Dataset excerpts

◇ ◇ ◇ ◇ ◇

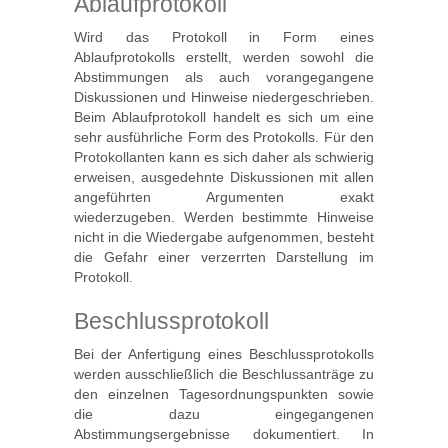
Ablaufprotokoll
Wird das Protokoll in Form eines
Ablaufprotokolls erstellt, werden sowohl die
Abstimmungen als auch vorangegangene
Diskussionen und Hinweise niedergeschrieben.
Beim Ablaufprotokoll handelt es sich um eine
sehr ausführliche Form des Protokolls. Für den
Protokollanten kann es sich daher als schwierig
erweisen, ausgedehnte Diskussionen mit allen
angeführten Argumenten exakt
wiederzugeben. Werden bestimmte Hinweise
nicht in die Wiedergabe aufgenommen, besteht
die Gefahr einer verzerrten Darstellung im
Protokoll.
Beschlussprotokoll
Bei der Anfertigung eines Beschlussprotokolls
werden ausschließlich die Beschlussanträge zu
den einzelnen Tagesordnungspunkten sowie
die dazu eingegangenen
Abstimmungsergebnisse dokumentiert. In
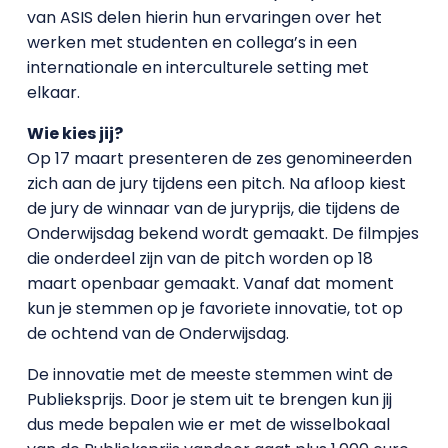
van ASIS delen hierin hun ervaringen over het
werken met studenten en collega’s in een
internationale en interculturele setting met
elkaar.
Wie kies jij?
Op 17 maart presenteren de zes genomineerden
zich aan de jury tijdens een pitch. Na afloop kiest
de jury de winnaar van de juryprijs, die tijdens de
Onderwijsdag bekend wordt gemaakt. De filmpjes
die onderdeel zijn van de pitch worden op 18
maart openbaar gemaakt. Vanaf dat moment
kun je stemmen op je favoriete innovatie, tot op
de ochtend van de Onderwijsdag.
De innovatie met de meeste stemmen wint de
Publieksprijs. Door je stem uit te brengen kun jij
dus mede bepalen wie er met de wisselbokaal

◇ ◇ ◇ ◇ ◇

About this exercise
Word for word, reproduce all of the entries above and omit the pictures.

Exercise answer
Ablaufprotokoll
Wird das Protokoll in Form eines
Ablaufprotokolls erstellt, werden sowohl die
Abstimmungen als auch vorangegangene
Diskussionen und Hinweise niedergeschrieben.
Beim Ablaufprotokoll handelt es sich um eine
sehr ausführliche Form des Protokolls. Für den
Protokollanten kann es sich daher als schwierig
erweisen, ausgedehnte Diskussionen mit allen
angeführten Argumenten exakt
wiederzugeben. Werden bestimmte Hinweise
nicht in die Wiedergabe aufgenommen, besteht
die Gefahr einer verzerrten Darstellung im
Protokoll.
Beschlussprotokoll
Bei der Anfertigung eines Beschlussprotokolls
werden ausschließlich die Beschlussanträge zu
den einzelnen Tagesordnungspunkten sowie
die dazu eingegangenen
Abstimmungsergebnisse dokumentiert. In
van ASIS delen hierin hun ervaringen over het
werken met studenten en collega’s in een
internationale en interculturele setting met
elkaar.
Wie kies jij?
Op 17 maart presenteren de zes genomineerden
zich aan de jury tijdens een pitch. Na afloop kiest
de jury de winnaar van de juryprijs, die tijdens de
Onderwijsdag bekend wordt gemaakt. De filmpjes
die onderdeel zijn van de pitch worden op 18
maart openbaar gemaakt. Vanaf dat moment
kun je stemmen op je favoriete innovatie, tot op
de ochtend van de Onderwijsdag.
De innovatie met de meeste stemmen wint de
Publieksprijs. Door je stem uit te brengen kun jij
dus mede bepalen wie er met de wisselbokaal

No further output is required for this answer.